Question

What is the equation of the line that includes the point (4,-3) and has a slope of -2?

A. y = -2x - 5
B. y = -2x - 2
C. y = -2x + 5
D. y = 2x - 5

Answer 1

the answers are in slope-intercept form ... y = m x + b

... m is the slope ... b is the y-intercept

plug in the given point to see which equation is correct

Answer 2

[AI-generated answer — Step-by-Step Bot]

To find the equation of the line that includes the point (4, -3) and has a slope of -2, we can use the point-slope form of a linear equation, which is:

y - y1 = m(x - x1)

where m is the slope, and (x1, y1) is a point on the line.

Plugging in the values we have:

m = -2
x1 = 4
y1 = -3

we get:

y - (-3) = -2(x - 4)

Simplifying this equation:

y + 3 = -2x + 8

Combining like terms:

y = -2x + 5

Therefore, the equation of the line that includes the point (4, -3) and has a slope of -2 is option C:

y = -2x + 5

Answer 3

[AI-generated answer — Explain Bot]

To find the equation of a line that includes a given point (4, -3) and has a slope of -2, we can use the point-slope form of a linear equation.

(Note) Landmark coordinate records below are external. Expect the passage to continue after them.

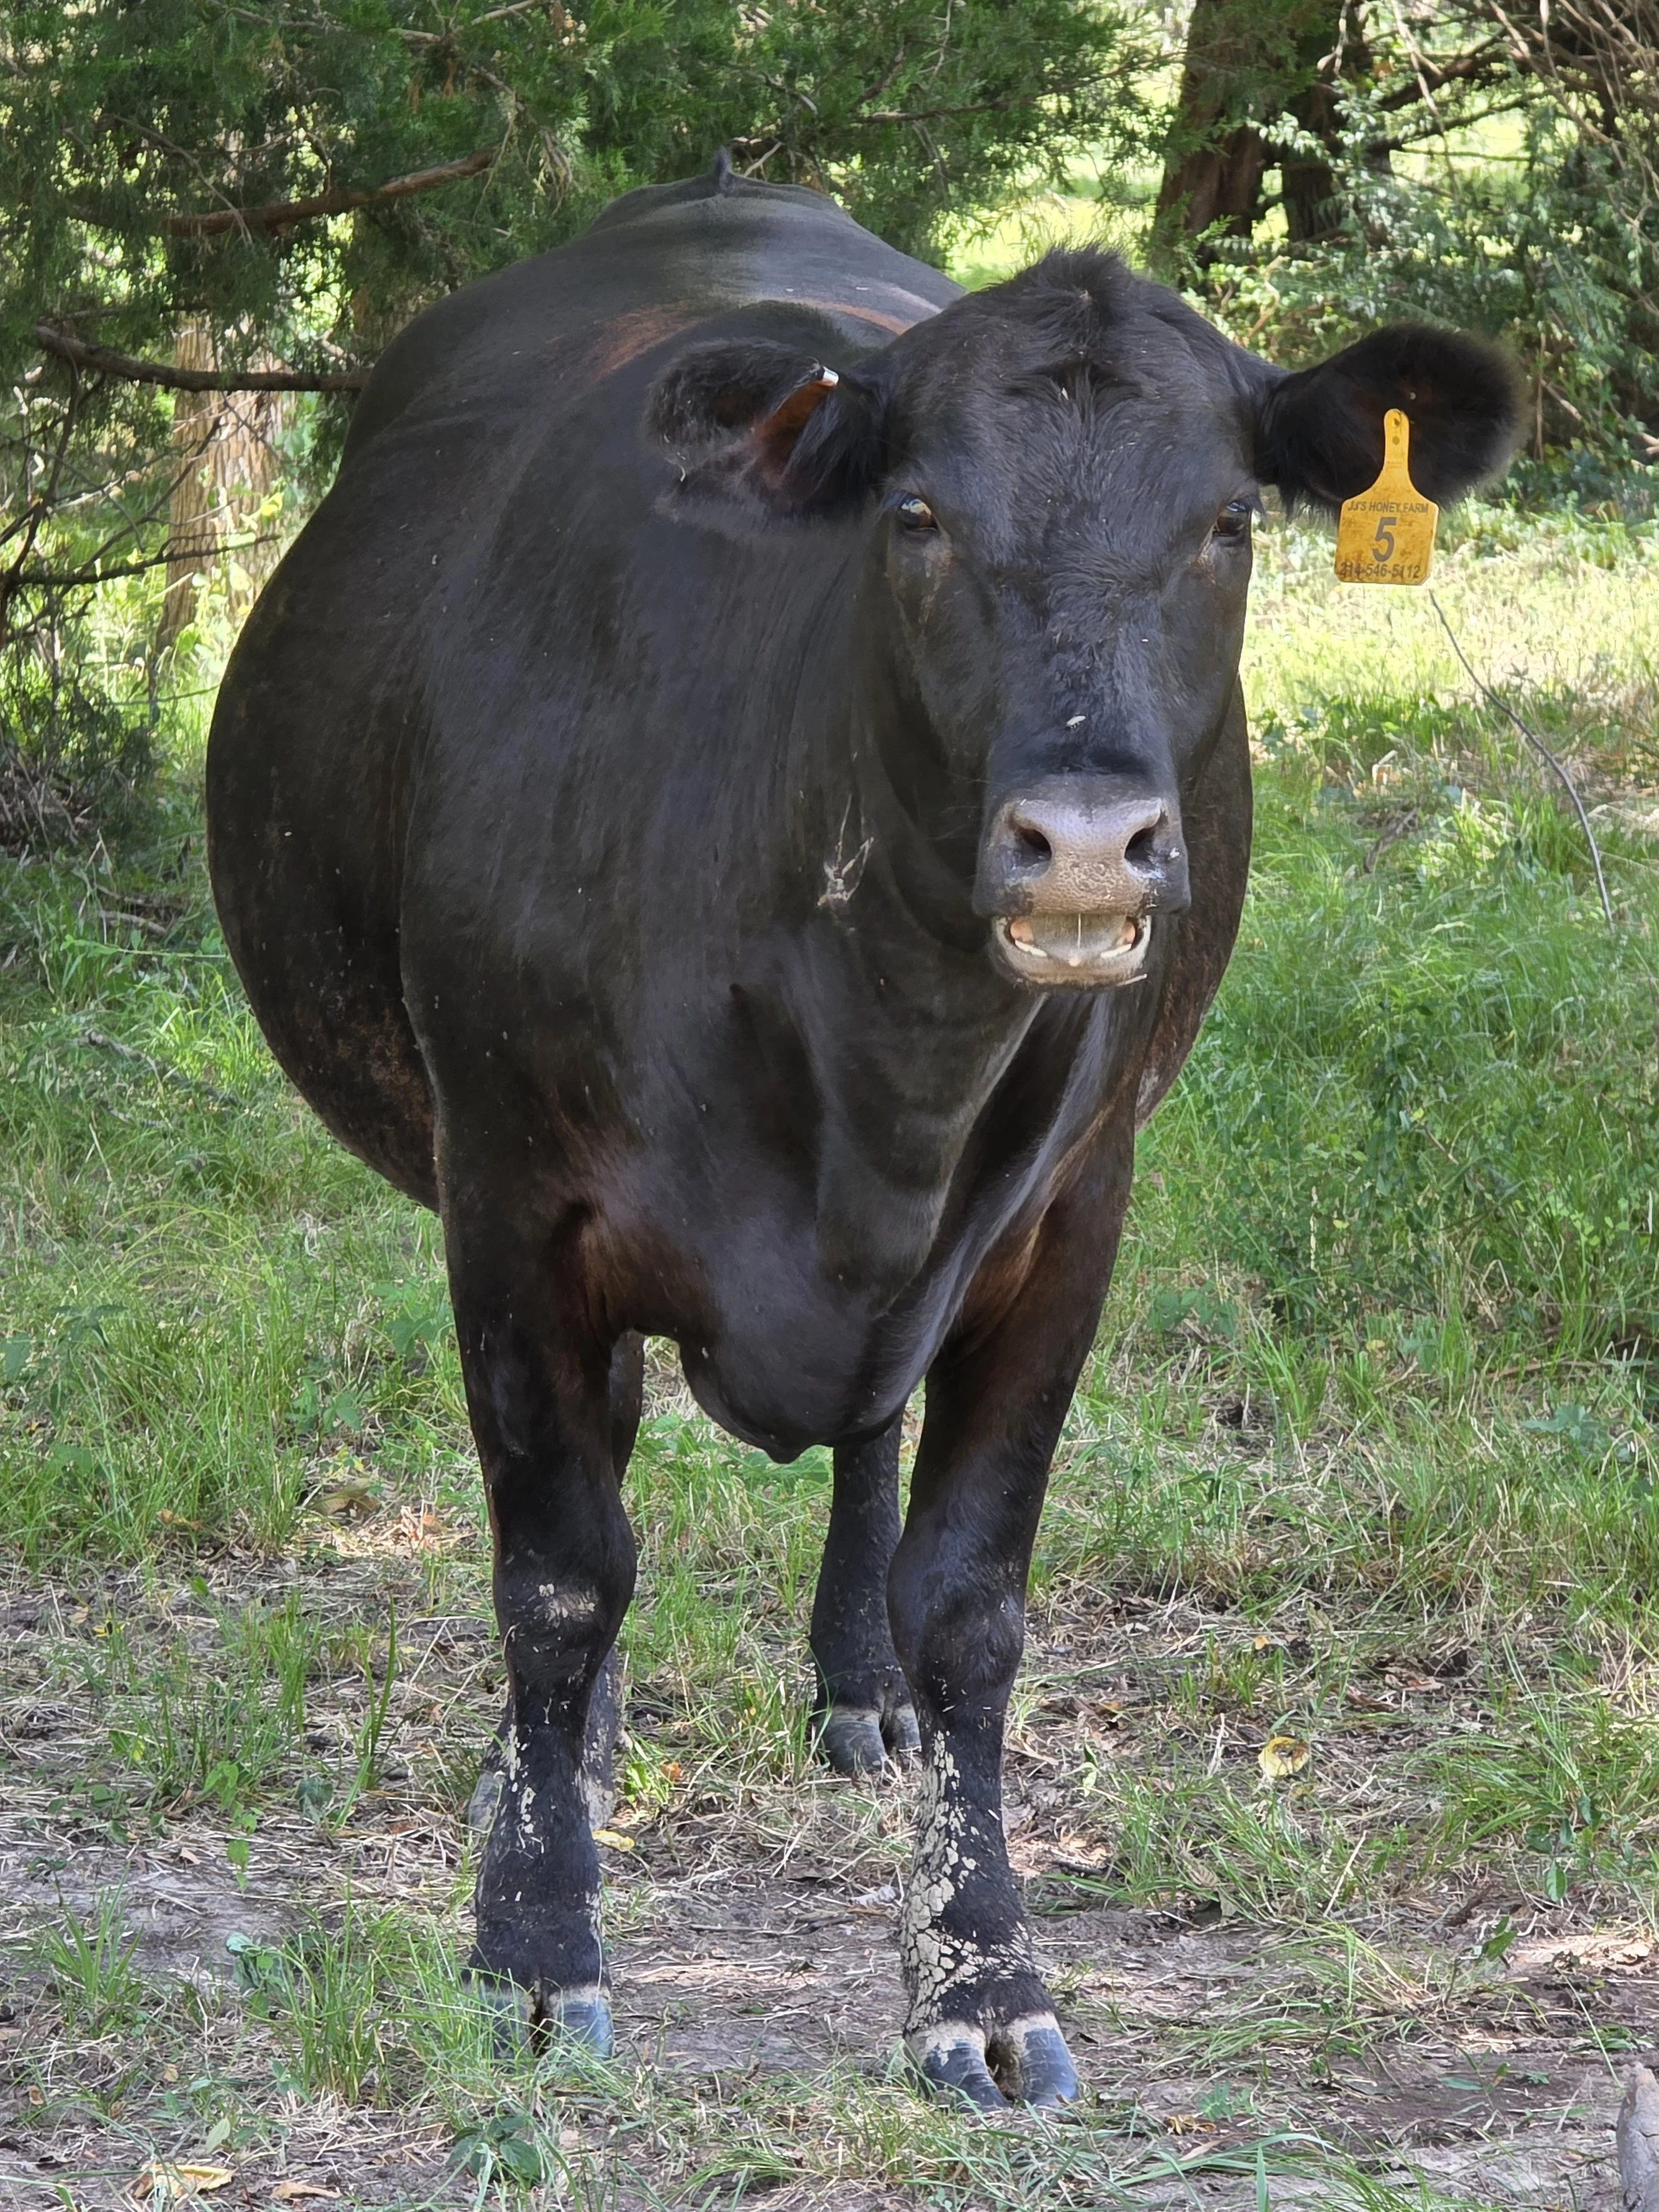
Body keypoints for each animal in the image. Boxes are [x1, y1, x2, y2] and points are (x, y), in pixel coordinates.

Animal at [206, 153, 1518, 2110]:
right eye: (915, 514)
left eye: (1227, 523)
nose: (1083, 842)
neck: (868, 1055)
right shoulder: (507, 1195)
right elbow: (559, 1572)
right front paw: (532, 1941)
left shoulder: (1070, 1210)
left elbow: (971, 1600)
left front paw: (980, 1975)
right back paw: (571, 1762)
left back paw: (856, 1687)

The point-slope form of a linear equation is y - y₁ = m(x - x₁), where (x₁, y₁) represents a point on the line, and m represents the slope of the line.

Substituting the given values into the point-slope form, we have:

y - (-3) = -2(x - 4)

Simplifying the equation, we have:

y + 3 = -2x + 8

Subtracting 3 from both sides of the equation, we have:

y = -2x + 5

Therefore, the equation of the line that includes the point (4, -3) and has a slope of -2 is y = -2x + 5.

So, the correct answer is option C. y = -2x + 5.